Life Insurance confidence remains robust
04 August 2011 | Surveys, Reports and Ratings | General | Ernst & Young
In a quarterly survey, the results of which were released today, Ernst & Young reports that life insurance confidence remains robust in the second quarter, at 90 index points. This means that nine out of ten life insurers remained satisfied with business conditions in the second quarter of 2011. Tim Rutherford, Life Insurance spokesperson at Ernst & Young confirms that life insurance confidence levels remain the strongest in the financial services sector, and is noticeably ahead of banking, where only six out of ten banks were satisfied with prevailing business conditions.
This is the 32nd quarterly survey measuring confidence in the life insurance industry. The research is conducted by the Bureau for Economic Research in Stellenbosch.
Life Insurance confidence remains robust
Tim Rutherford continues, ‘Strong life insurance confidence is driven by strong operational fundamentals. Premium income is being fuelled by strong new business volumes. Investment income is also growing at reasonably strong levels by historical levels. As a result, income growth is at its strongest pace in over two years. ’ To a large extent, risk business is the primary driver behind the strong inflows, and growth in this segment is also at a two year high.
‘Also favouring the life insurance industry was benefit payments, which continue to rise at relatively modest levels.
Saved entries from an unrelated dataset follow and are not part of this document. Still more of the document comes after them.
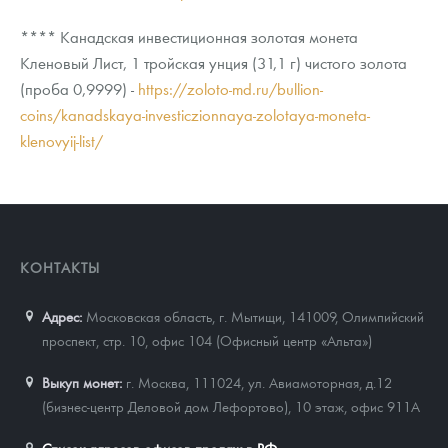
**** Канадская инвестиционная золотая монета
Кленовый Лист, 1 тройская унция (31,1 г) чистого золота
(проба 0,9999) -
https://zoloto-md.ru/bullion-
coins/kanadskaya-investiczionnaya-zolotaya-moneta-
klenovyij-list/
КОНТАКТЫ
Адрес:
Московская область, г. Мытищи, 141009
,
Олимпийский
проспект, стр. 10, офис 104 (Офисный центр «Альта»)
Выкуп монет:
г. Москва, 111024, ул. Авиамоторная, д.12
(бизнес-центр Деловой дом Лефортово), 10 этаж, офис 911А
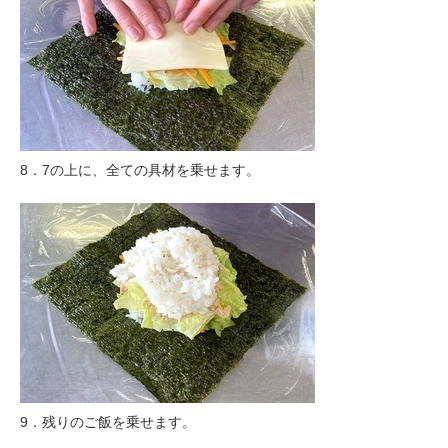
8．7の上に、全ての具材を乗せます。
9．残りのご飯を乗せます。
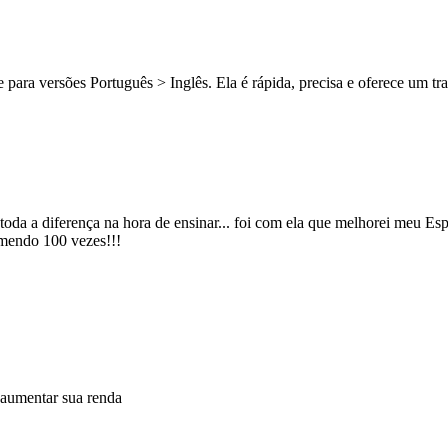
para versões Português > Inglês. Ela é rápida, precisa e oferece um t
toda a diferença na hora de ensinar... foi com ela que melhorei meu Esp
omendo 100 vezes!!!
 aumentar sua renda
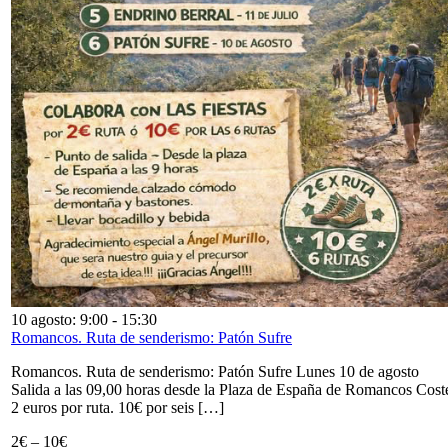
10 agosto: 9:00
-
15:30
Romancos. Ruta de senderismo: Patón Sufre
Romancos. Ruta de senderismo: Patón Sufre Lunes 10 de agosto
Salida a las 09,00 horas desde la Plaza de España de Romancos Cost
2 euros por ruta. 10€ por seis […]
2€ – 10€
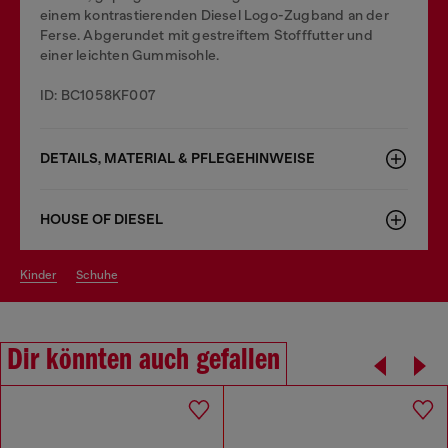
einem kontrastierenden Diesel Logo-Zugband an der
Ferse. Abgerundet mit gestreiftem Stofffutter und
einer leichten Gummisohle.
ID: BC1058KF007
DETAILS, MATERIAL & PFLEGEHINWEISE
HOUSE OF DIESEL
kinder
schuhe
Dir könnten auch gefallen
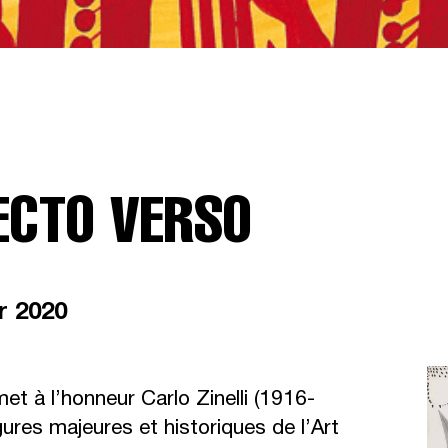
RECTO VERSO
er 2020
t à l’honneur Carlo Zinelli (1916-
igures majeures et historiques de l’Art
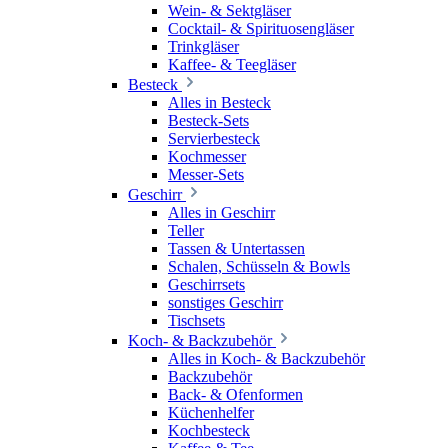
Wein- & Sektgläser
Cocktail- & Spirituosengläser
Trinkgläser
Kaffee- & Teegläser
Besteck
Alles in Besteck
Besteck-Sets
Servierbesteck
Kochmesser
Messer-Sets
Geschirr
Alles in Geschirr
Teller
Tassen & Untertassen
Schalen, Schüsseln & Bowls
Geschirrsets
sonstiges Geschirr
Tischsets
Koch- & Backzubehör
Alles in Koch- & Backzubehör
Backzubehör
Back- & Ofenformen
Küchenhelfer
Kochbesteck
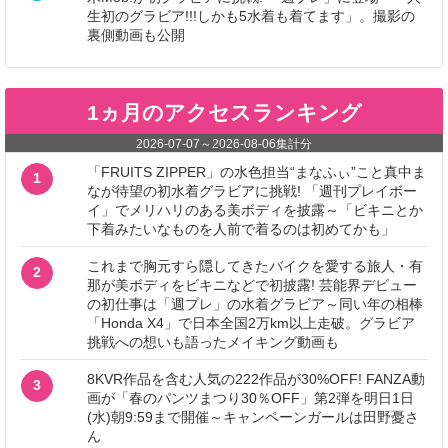
生初のグラビア!!!しかも5水着も着てます」。撮影の
裏側動画も公開
1ヵ月のアクセスランキング
2026-07-07
～
2026-08-06
集計分
「FRUITS ZIPPER」の水色担当“まなふぃ”こと真中ま
1
なが待望の初水着グラビアに挑戦! 「週刊プレイボー
イ」でメリハリのある美ボディを披露～「ビキニとか
下着みたいなものを人前で着るのは初めてかも」
これまで胸元すら隠してきたバイクを愛する旅人・有
2
那が美ボディをビキニなどで初披露! 芸能界デビュー
の初仕事は「週プレ」の水着グラビア～同い年の相棒
「Honda X4」で日本全国2万km以上走破。グラビア
挑戦への想いも語ったメイキング動画も
8KVR作品を含む人気の222作品が30%OFF! FANZA動
3
画が「春のパンツまつり30％OFF」第2弾を明日1日
(水)朝9:59まで開催～キャンペーンガールは田野憂さ
ん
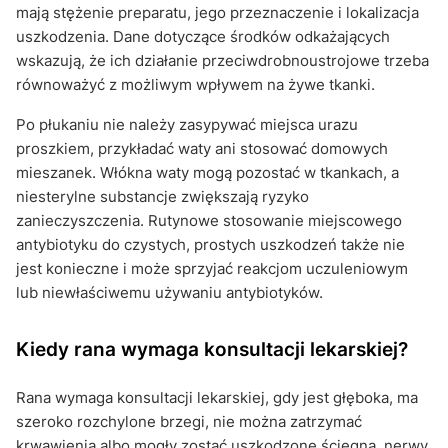
mają stężenie preparatu, jego przeznaczenie i lokalizacja
uszkodzenia. Dane dotyczące środków odkażających
wskazują, że ich działanie przeciwdrobnoustrojowe trzeba
równoważyć z możliwym wpływem na żywe tkanki.
Po płukaniu nie należy zasypywać miejsca urazu
proszkiem, przykładać waty ani stosować domowych
mieszanek. Włókna waty mogą pozostać w tkankach, a
niesterylne substancje zwiększają ryzyko
zanieczyszczenia. Rutynowe stosowanie miejscowego
antybiotyku do czystych, prostych uszkodzeń także nie
jest konieczne i może sprzyjać reakcjom uczuleniowym
lub niewłaściwemu używaniu antybiotyków.
Kiedy rana wymaga konsultacji lekarskiej?
Rana wymaga konsultacji lekarskiej, gdy jest głęboka, ma
szeroko rozchylone brzegi, nie można zatrzymać
krwawienia albo mogły zostać uszkodzone ścięgna, nerwy,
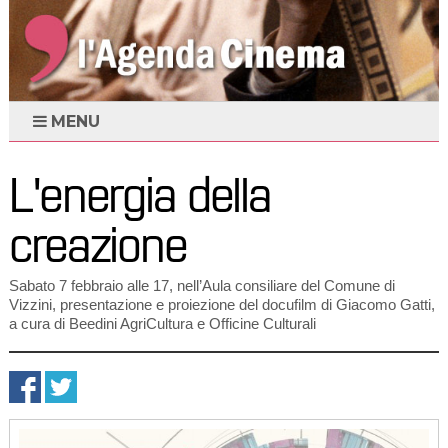
MENU
L'energia della
creazione
Sabato 7 febbraio alle 17, nell’Aula consiliare del Comune di
Vizzini, presentazione e proiezione del docufilm di Giacomo Gatti,
a cura di Beedini AgriCultura e Officine Culturali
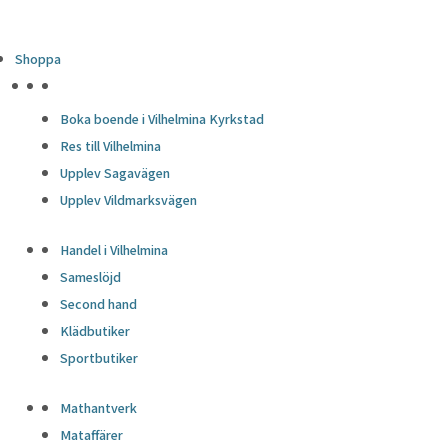
Shoppa
HÖJDPUNKTER
Boka boende i Vilhelmina Kyrkstad
Res till Vilhelmina
Upplev Sagavägen
Upplev Vildmarksvägen
Handel i Vilhelmina
Sameslöjd
Second hand
Klädbutiker
Sportbutiker
Mathantverk
Mataffärer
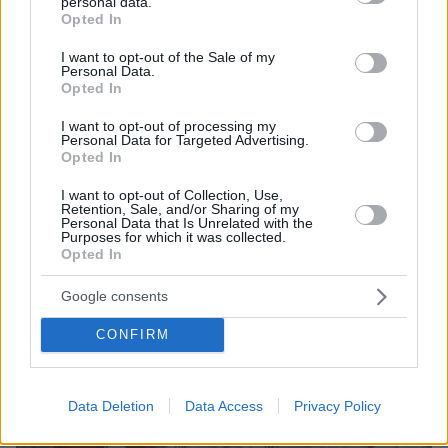
personal data.
grant or deny consent to Google and its third-party tags to
Opted In
1
03.05.2026, 22:55
use your data for below specified purposes in below Google
Διπλό παραμονής για την Τότεναμ, 2-1 την Άστον Βίλα,
consent section.
I want to opt-out of the Sale of my
πήρε το ντέρμπι η Γιουνάιτεντ 3-2 τη Λίβερπουλ, δείτε
Personal Data.
γκολ από την Ευρώπη
Opted In
Η Μπόρνμουθ 3-0 την Κρίσταλ Πάλας, η Γκλάντμπαχ
I want to opt-out of processing my
1-0 τη Ντόρτμουντ, η Σασουόλο 2-0 τη Μίλαν και η
Personal Data for Targeted Advertising.
Opted In
Μπέτις 3-0 την Οβιέδο
I want to opt-out of Collection, Use,
Retention, Sale, and/or Sharing of my
Personal Data that Is Unrelated with the
Purposes for which it was collected.
Opted In
Google consents
CONFIRM
Data Deletion
Data Access
Privacy Policy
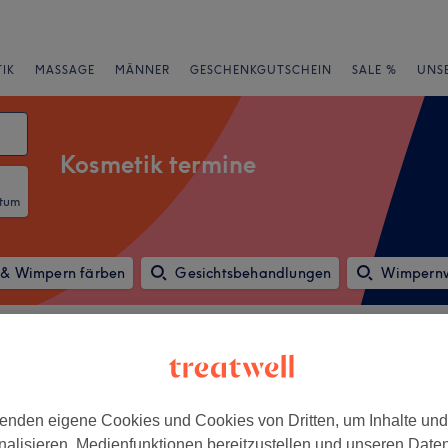
IK
MASSAGE
MÄNNER
GESCHENKGUTSCHEIN
SALE %
UNS
Kosmetik termine
atum
& Wimpern färben
Gesichtsbehandlungen
Wimpernw
rheiten
Marken
Salons
Expressangebote
Bewertung
enden eigene Cookies und Cookies von Dritten, um Inhalte un
nchen und Umland
nalisieren, Medienfunktionen bereitzustellen und unseren Date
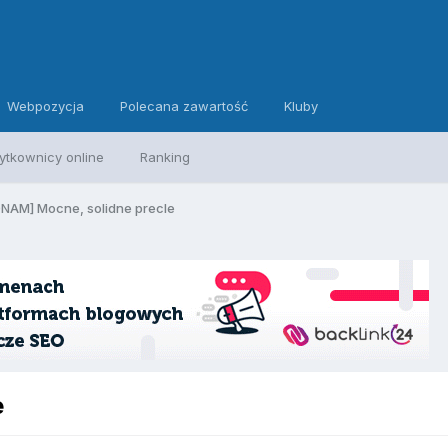
Webpozycja
Polecana zawartość
Kluby
ytkownicy online
Ranking
AM] Mocne, solidne precle
e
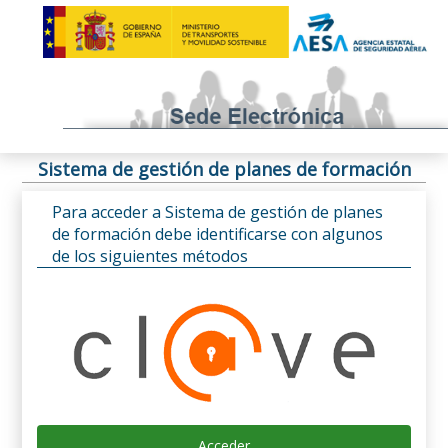
Sistema de gestión de planes de formación
Para acceder a Sistema de gestión de planes
de formación debe identificarse con algunos
de los siguientes métodos
Acceder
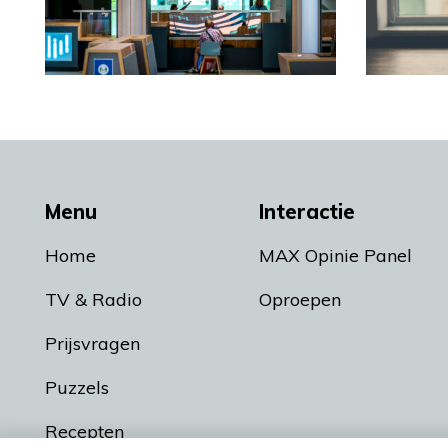
Menu
Interactie
Home
MAX Opinie Panel
TV & Radio
Oproepen
Prijsvragen
Puzzels
Recepten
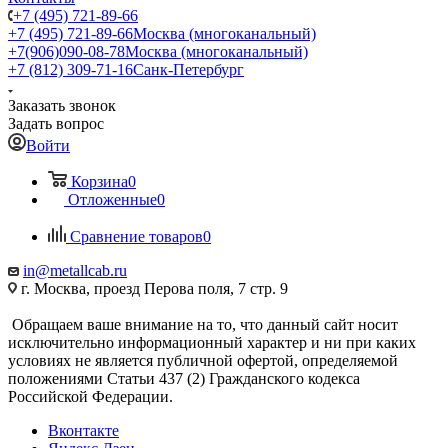
+7 (495) 721-89-66
+7 (495) 721-89-66
Москва (многоканальный)
+7(906)090-08-78
Москва (многоканальный)
+7 (812) 309-71-16
Санк-Петербург
Заказать звонок
Задать вопрос
Войти
Корзина
0
Отложенные
0
Сравнение товаров
0
in@metallcab.ru
г. Москва, проезд Перова поля, 7 стр. 9
Обращаем ваше внимание на то, что данный сайт носит
исключительно информационный характер и ни при каких
условиях не является публичной офертой, определяемой
положениями Статьи 437 (2) Гражданского кодекса
Российской Федерации.
Вконтакте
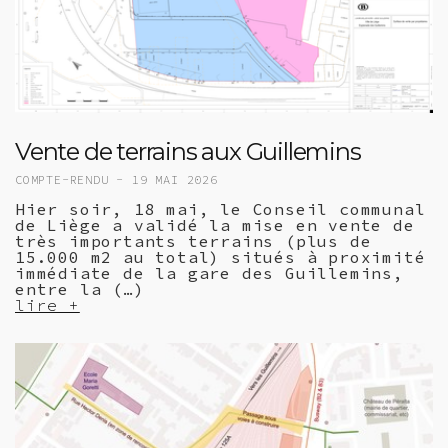
Vente de terrains aux Guillemins
COMPTE-RENDU -
19 MAI 2026
Hier soir, 18 mai, le Conseil communal
de Liège a validé la mise en vente de
très importants terrains (plus de
15.000 m2 au total) situés à proximité
immédiate de la gare des Guillemins,
entre la (…)
lire +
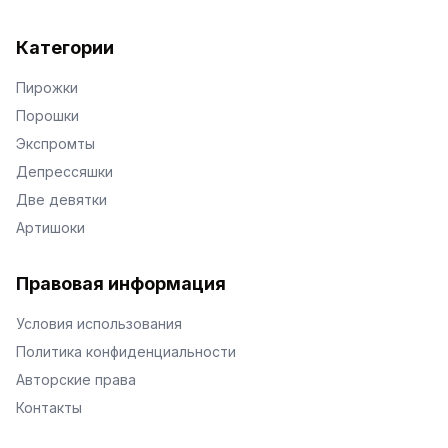
Категории
Пирожки
Порошки
Экспромты
Депрессяшки
Две девятки
Артишоки
Правовая информация
Условия использования
Политика конфиденциальности
Авторские права
Контакты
As a result, the life insurance sector is in the favourable situation where their asset base is growing.’
Other survey findings include:
· The second quarter saw continued inflows growth outpacing that of outflows.
· Life insurers continued building their agent numbers, after cutting back continuously in 2010.
· Employee numbers are more or less static, with life insurers focused on extracting efficiencies, as cost pressures continue building.
Comments Rutherford, ‘Life insurers weathered the storm of the global financial crisis more successfully than what banks managed and even better than the asset managers did. Local life insurers did not have exposure to credit-default assets. However, they were hurt by the subsequent fall in equity markets, which was a global-wide phenomenon. In the case of local equity markets, however, this proved to be relatively short-lived, and by the end of 2009, stock market capitalisation had recovered markedly. This shielded the life sector to some extent, from subdued premium earnings in 2009 and into 2010.’
‘With the current strong premium growth, life insurers are essentially benefiting from a very favourable environment. This in turn has driven profits to very strong levels in the second quarter, and way above recent profit expectations. This is confirmed by various trading updates from the large life insurers, which confirm positive sentiments.’
Rutherford points out though, that there is one area of concern, namely rising lapse rates. ‘Lapses have received considerable attention over the last few years, and through 2010, major progress was made in stemming outflows arising from this source. But the last two quarters have seen a reverse of the gains made in the previous calendar year. The second quarter saw a particularly sharp spike, and this proves the point that life insurers continuously need to keep an eye on lapse trends.
Rutherford concludes, ‘Overall, life insurers remain optimistic about growth prospects in 2011. Whilst equity markets are notoriously difficult to predict, and associated investment income earnings move strongly in tandem with equities, the respondents expect investment income prospects to remain strong, albeit weaker. Global commodity prices remain strong, and South Africa’s equities benefit strongly from that movement. Added to that, risk premiums are showing signs of sustained volume growth, coupled with rising margins, which is strongly supportive of overall attractive market conditions.’